The reason I ask is because all I've found on her is western, and I'm looking into doing dressage or eventing.
Thanks!


----------



## ICUWest7 (Jun 18, 2013)

I LOVE KRISTIN. Being biased as i am, i have a horse with her at one of her other barns (I'm guessing you're talking about fortitude) and she has been nothing but wonderful to me. She's always fair and she's very knowledgeable, and will work with you on what you ask her to. 
I ride english, as does her daughter and a few of the other people around. She does do mostly western, but if you talk to her, she knows her stuff, i believe she's taken someone to win in the 1.36m jumpers or something of that ridiculous height. Icould help you in dressage, and eventing, but she's not really BIG into it as none of her riders really ride it.Now, i haven't ridden with her but i've watched her lessons before, and she's nothing but supportive of both rider and horse, and will listen to your input into the lesson and she doesn't scream at you like a lot of trainers...Honestly there really isn't anything i don't like about kristin. I'd recommend her big time. She's completely professional and a wonderful person who takes care of her horses and clients like they're family.


----------



## goingnowhere1 (Jan 22, 2012)

That is exactly the answer I needed to support my choice! I can't wait to start with her!


----------



## ICUWest7 (Jun 18, 2013)

Yay, congratulations!  
Wishing you the best with her!


----------



## goingnowhere1 (Jan 22, 2012)

And no, the barn isn't Fortitude. It's this gorgous place with an inside arena, several wash stalls, and miles of trails. It's so wonderful.


----------



## ICUWest7 (Jun 18, 2013)

Uhm...There wouldn't happen to be like...two sides to the barn would there with all the stalls facing inward towards the indoor arena?


----------



## goingnowhere1 (Jan 22, 2012)

# STORED DATA

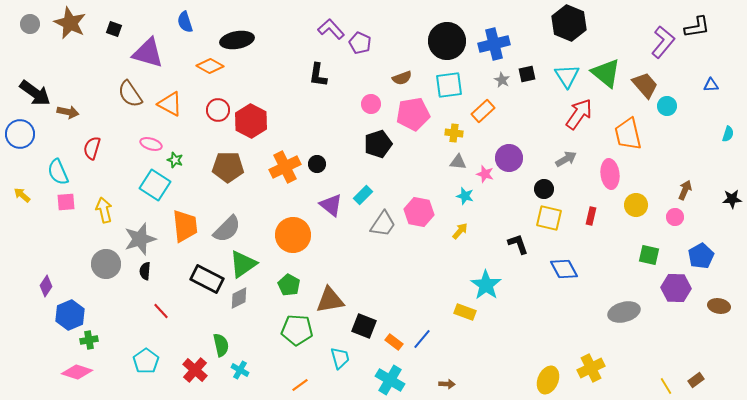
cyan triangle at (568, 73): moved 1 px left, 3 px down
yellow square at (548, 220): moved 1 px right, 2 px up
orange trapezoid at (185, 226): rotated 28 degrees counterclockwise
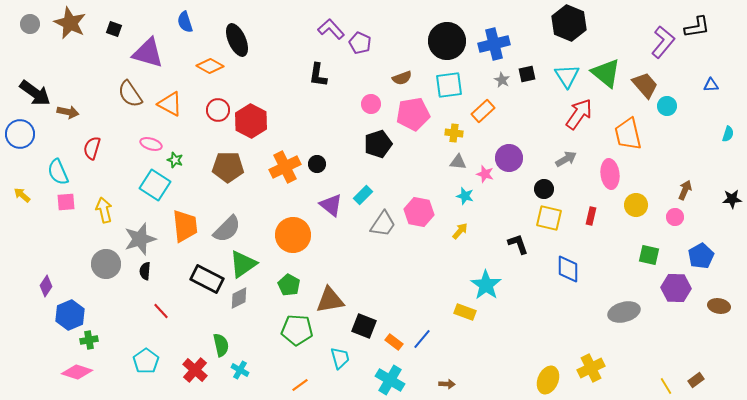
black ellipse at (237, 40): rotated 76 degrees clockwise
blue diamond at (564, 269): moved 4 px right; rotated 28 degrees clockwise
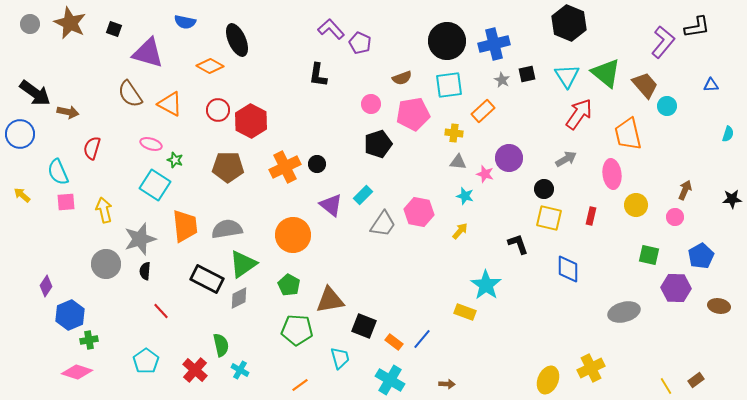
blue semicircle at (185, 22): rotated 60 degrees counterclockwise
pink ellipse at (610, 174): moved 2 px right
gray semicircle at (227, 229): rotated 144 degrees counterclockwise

---

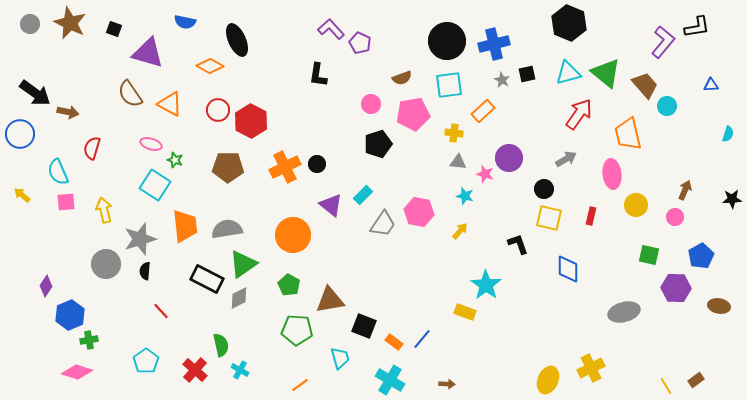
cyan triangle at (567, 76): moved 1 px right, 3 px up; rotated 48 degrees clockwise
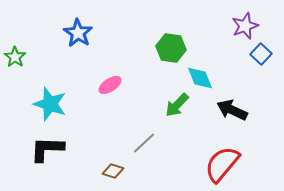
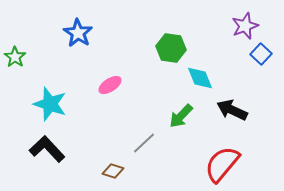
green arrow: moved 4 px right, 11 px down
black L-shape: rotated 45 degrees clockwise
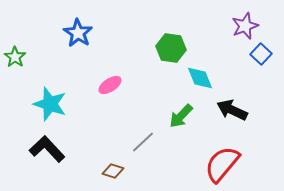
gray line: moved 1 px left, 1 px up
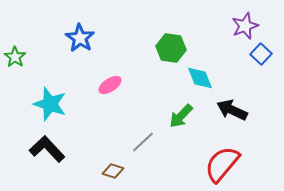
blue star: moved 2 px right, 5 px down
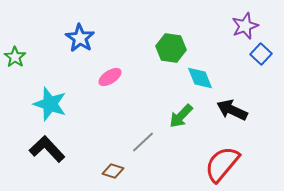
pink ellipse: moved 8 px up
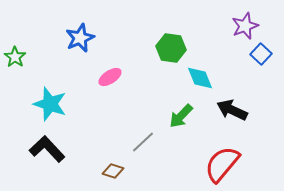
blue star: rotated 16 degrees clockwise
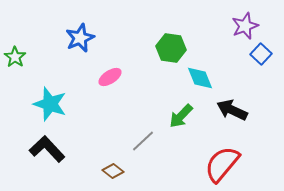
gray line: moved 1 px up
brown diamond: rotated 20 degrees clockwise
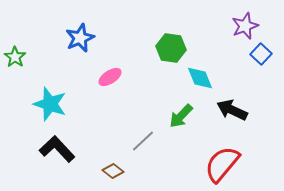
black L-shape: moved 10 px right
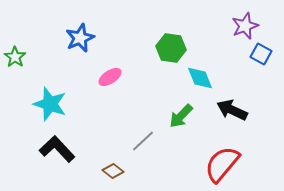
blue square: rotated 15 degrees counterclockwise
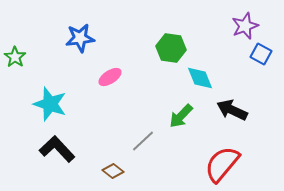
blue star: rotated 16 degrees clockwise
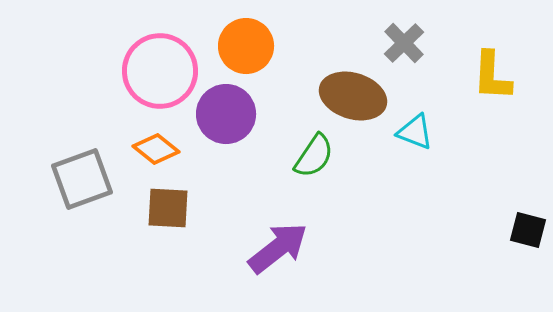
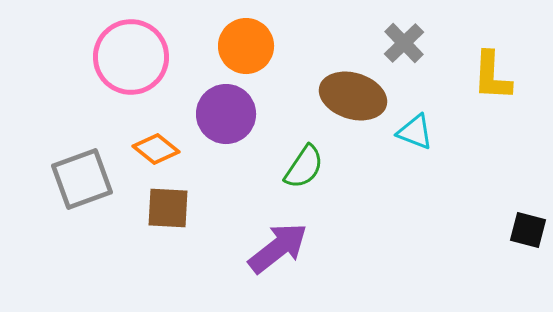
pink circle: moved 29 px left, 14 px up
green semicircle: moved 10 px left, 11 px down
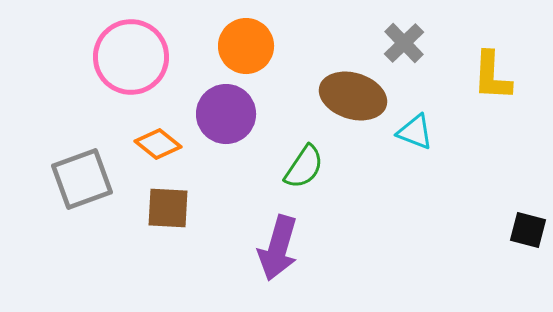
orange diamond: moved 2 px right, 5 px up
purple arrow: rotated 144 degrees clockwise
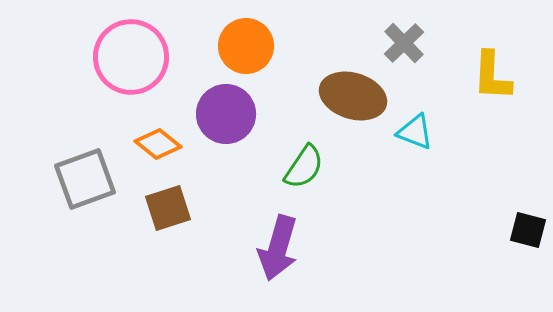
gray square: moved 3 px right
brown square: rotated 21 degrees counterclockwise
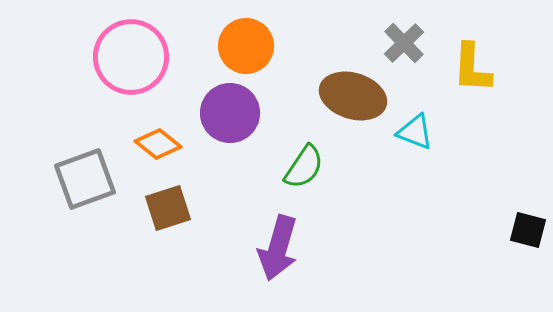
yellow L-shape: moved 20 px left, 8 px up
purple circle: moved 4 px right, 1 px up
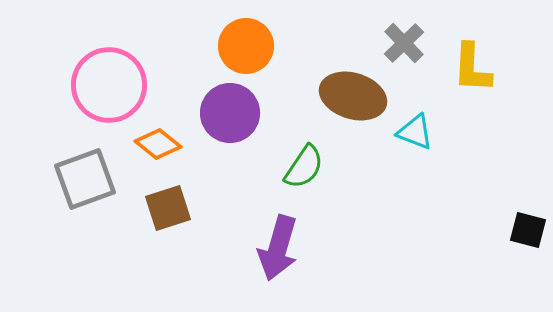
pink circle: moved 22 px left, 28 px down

# INSTRUCTIONS
A) According to the forum thread about the riding trainer Kristin, what features does the barn that isn't Fortitude have?
B) Continue the forum thread about the riding trainer Kristin from where it stops.
The rows are not needed for anything here.

# RESULTS FOR THE EXERCISE
A) It has an inside arena, several wash stalls, and miles of trails.

B)
Yes, is this the barn you're at? I tried out a horse there a month ago and it went wonderful. What a coincidence!


----------



## ICUWest7 (Jun 18, 2013)

thats the barn in my icon picture hahaha it was so gorgeous...but not worth being there. 
Kristin isn't there any more and neither am I...(the BO is nuts) I was on the other side of the barn with the BO, and we both moved around the same time, and I ended up shacking up with Kristin. She's leasing out fortitude now though! the barn on wood road. Which is just as wonderful. 
Which horse did you try out?


----------



## goingnowhere1 (Jan 22, 2012)

His name was Cody, he was a great little slow packer. A very nice gelding, Kristin said he'd be up for lease later this year. While I was there, she also showed me this gorgous bay, but a girl was already leasing him. 
That's so weird to know someone so close to Kristin. Wood rd is minutes from my house, so that should be a short distance. Thanks for the help!


----------



## ICUWest7 (Jun 18, 2013)

Hmm, i think I've met Cody once, i wasn't too familiar with the horses on her side of the barn.
It really is...the equestrian world is a small one though haha
Yeah of course!  Good luck with the lease and stuff!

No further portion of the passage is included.